Pourquoi une archéologie de la psychiatrie fonctionne-t-elle
comme antipsychiatrie, alors qu'une archéologie de la biologie
ne fonctionne pas comme une antibiologie ? Est-ce à cause
du caractère partiel de l'analyse ? Ou n'est-ce pas plutôt
à cause d'un certain mauvais rapport de la psychiatrie à
sa propre histoire, d'une certaine incapacité où se
trouve la psychiatrie, étant donné ce qu'elle est,
à recevoir sa propre histoire ? On verra bien comment la psychanalyse
reçoit la question de son histoire.
- Avez-vous le sentiment que votre Histoire de la sexualité
fera progresser la question féminine ? Je songe à ce
que vous dites autour de l'hystérisation et de la psychiatrisation
du corps de la femme,
- Quelques idées, mais hésitantes, non fixées.

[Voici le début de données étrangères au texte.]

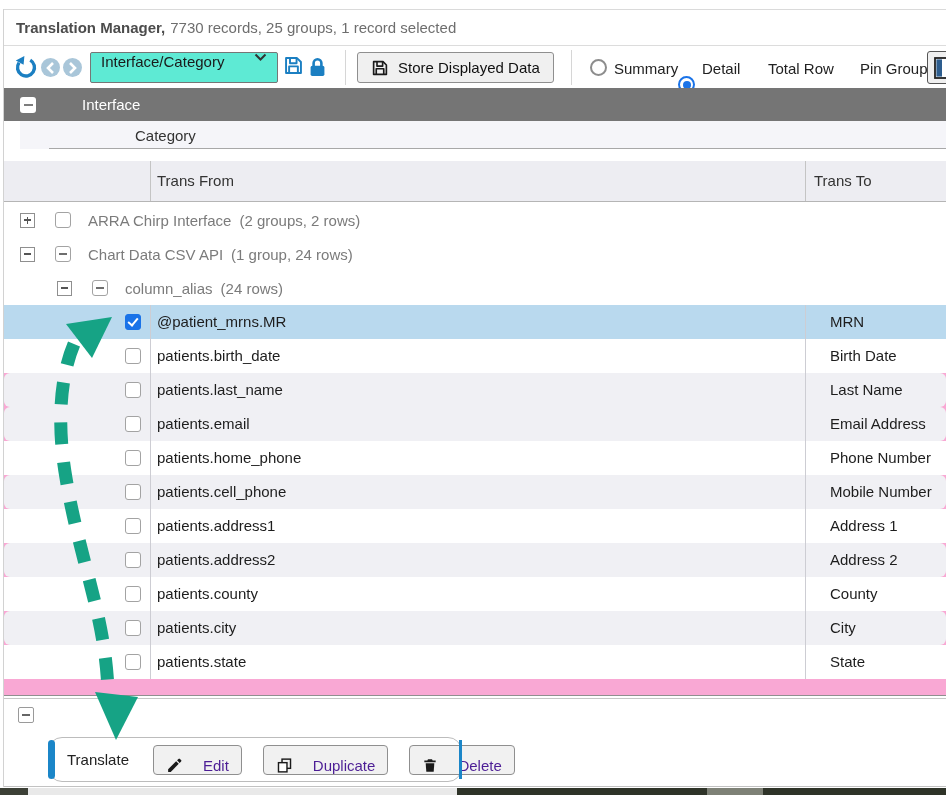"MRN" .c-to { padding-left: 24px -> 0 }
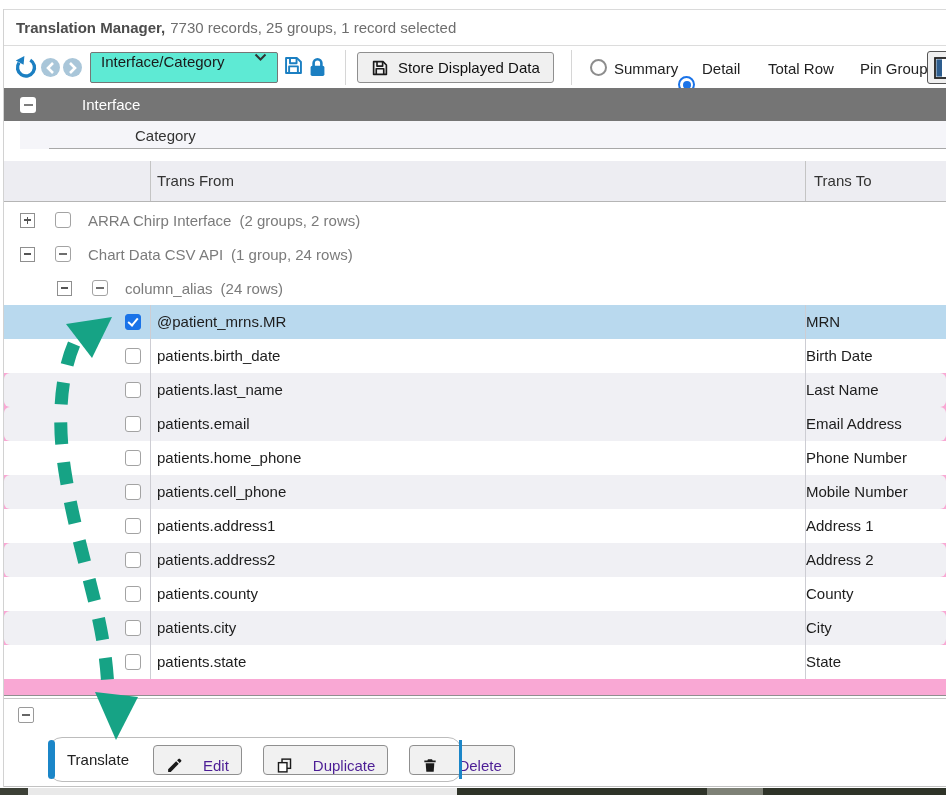"Translate" .translate-box { border-radius: 14px -> 6px; padding-left: 18px -> 32px }
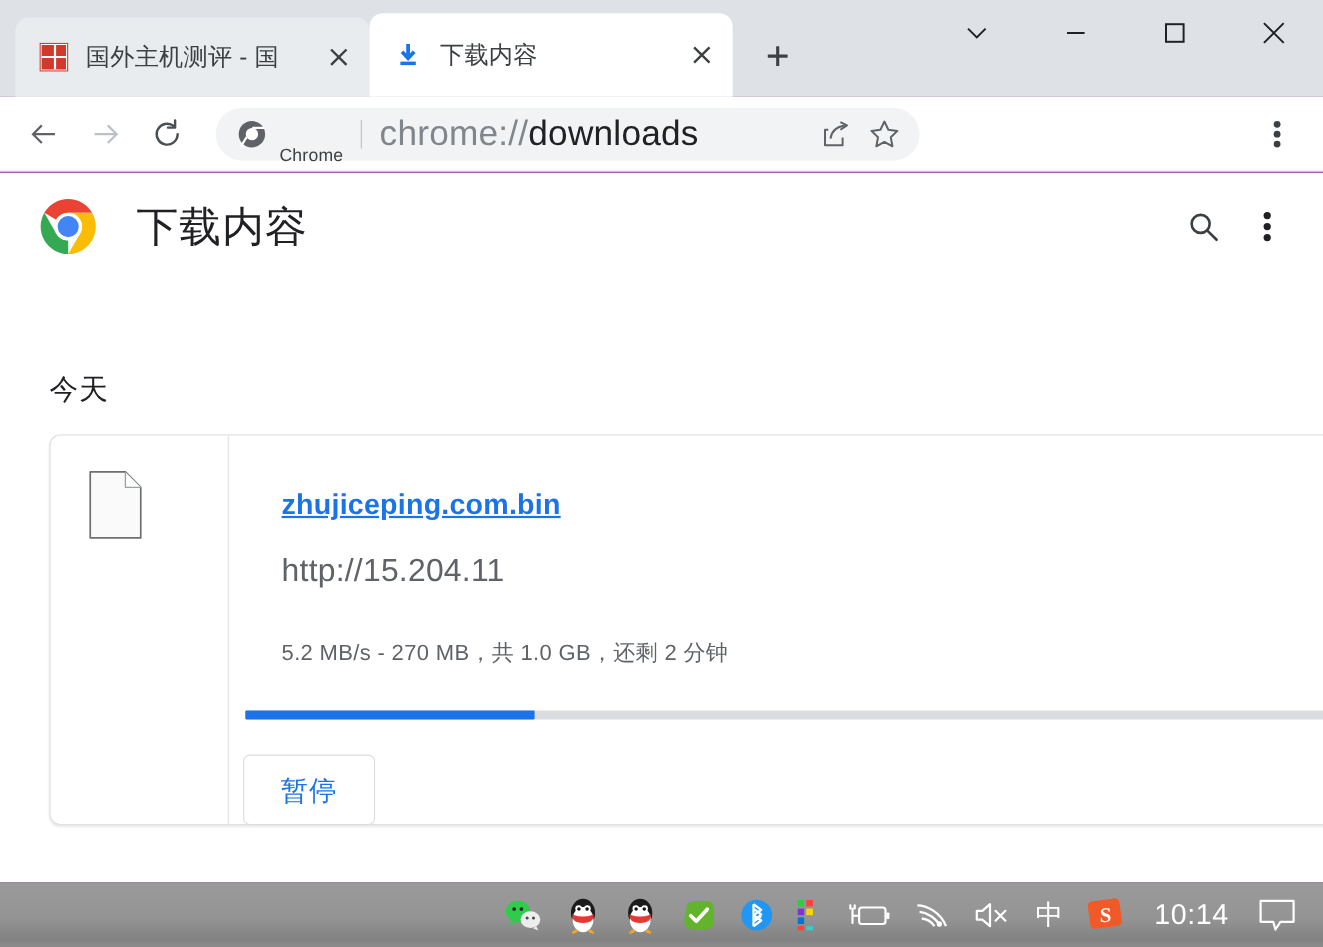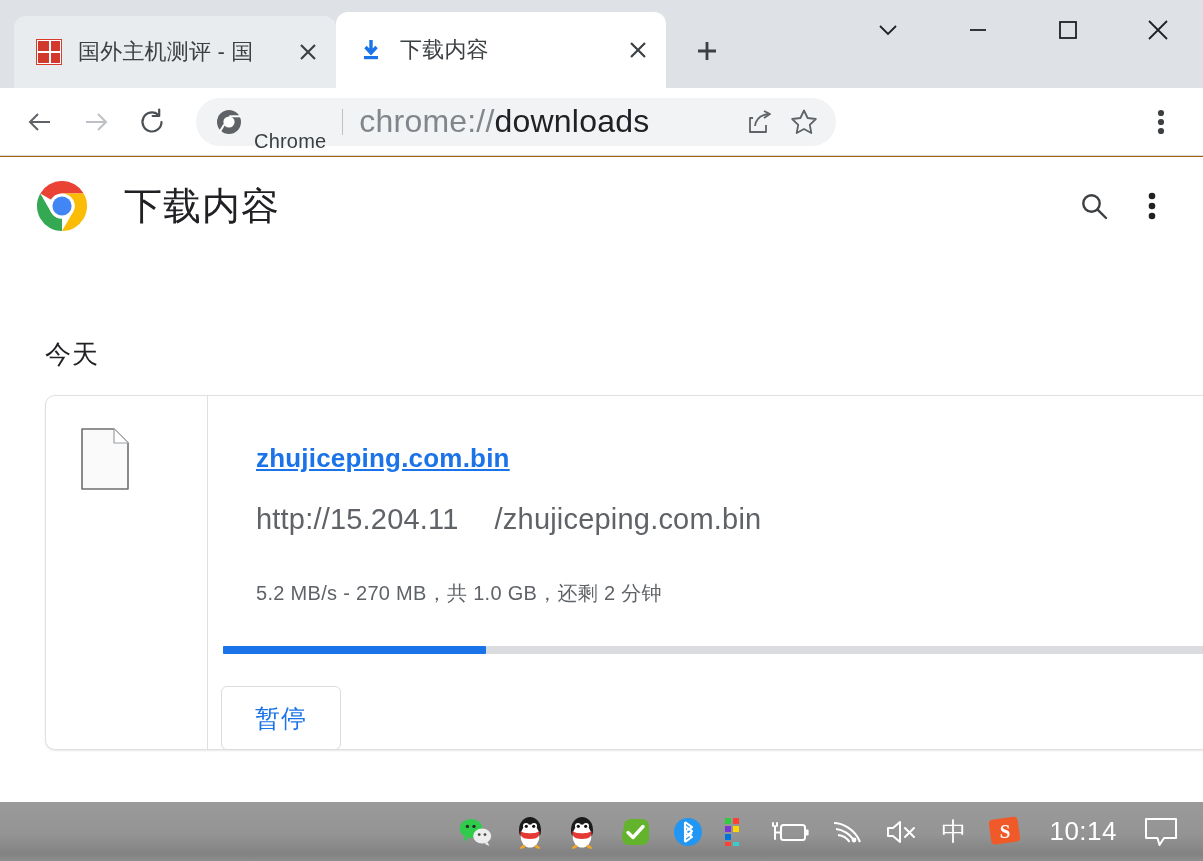"国外主机测评 - 国" #browser-window { background: #a16207 -> #701a75 }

C'est la discussion et les critiques suivant chaque volume qui permettront
peut-être de les dégager. Mais je n'ai pas moi-même
à fixer de règles d'utilisation.
- Dans La Volonté de savoir, il est question de faits et
de discours, faits et discours se trouvent pris eux-mêmes
dans votre propre discours, dans cet ordre de votre discours qui
se présente plutôt comme un désordre, à
condition de bien détacher le préfixe. Vous volez
d'un point à un autre de votre démonstration, vous
suscitez vous-même vos contradicteurs, comme si le lieu de
votre analyse vous précédait et contraignait. Votre
écriture, d'autre part, cherche à peindre aux yeux
du lecteur des rapports de longue distance et abstraits. Tombez-vous
d'accord sur la dramatisation de votre analyse et son caractère
de fiction ?
- Ce livre est sans fonction démonstrative. Il est là
comme prélude, pour explorer le clavier et esquisser un peu
les thèmes et voir comment les gens vont réagir, où
vont être les critiques, où vont être les incompréhensions,
où vont être les colères : c'est pour rendre
les autres volumes, en quelque sorte, perméables à
toutes ces réactions-là que j'ai écrit ce premier
volume. Quant au problème de la fiction, il est pour moi
un problème très important ; je me rends bien compte
que je n'ai jamais rien écrit que des fictions. Je ne veux
pas dire pour autant que cela soit hors vérité. Il
me semble qu'il y a possibilité de faire travailler la fiction
dans la vérité, d'induire des effets de vérité
avec un discours de fiction, et de faire en sorte que le discours
de vérité suscite, fabrique quelque chose qui n'existe
pas encore, donc «fictionne». On «fictionne»
de l'histoire à partir d'une réalité politique
qui la rend vraie, on «fictionne» une politique qui
n'existe pas encore à partir d'une vérité historique.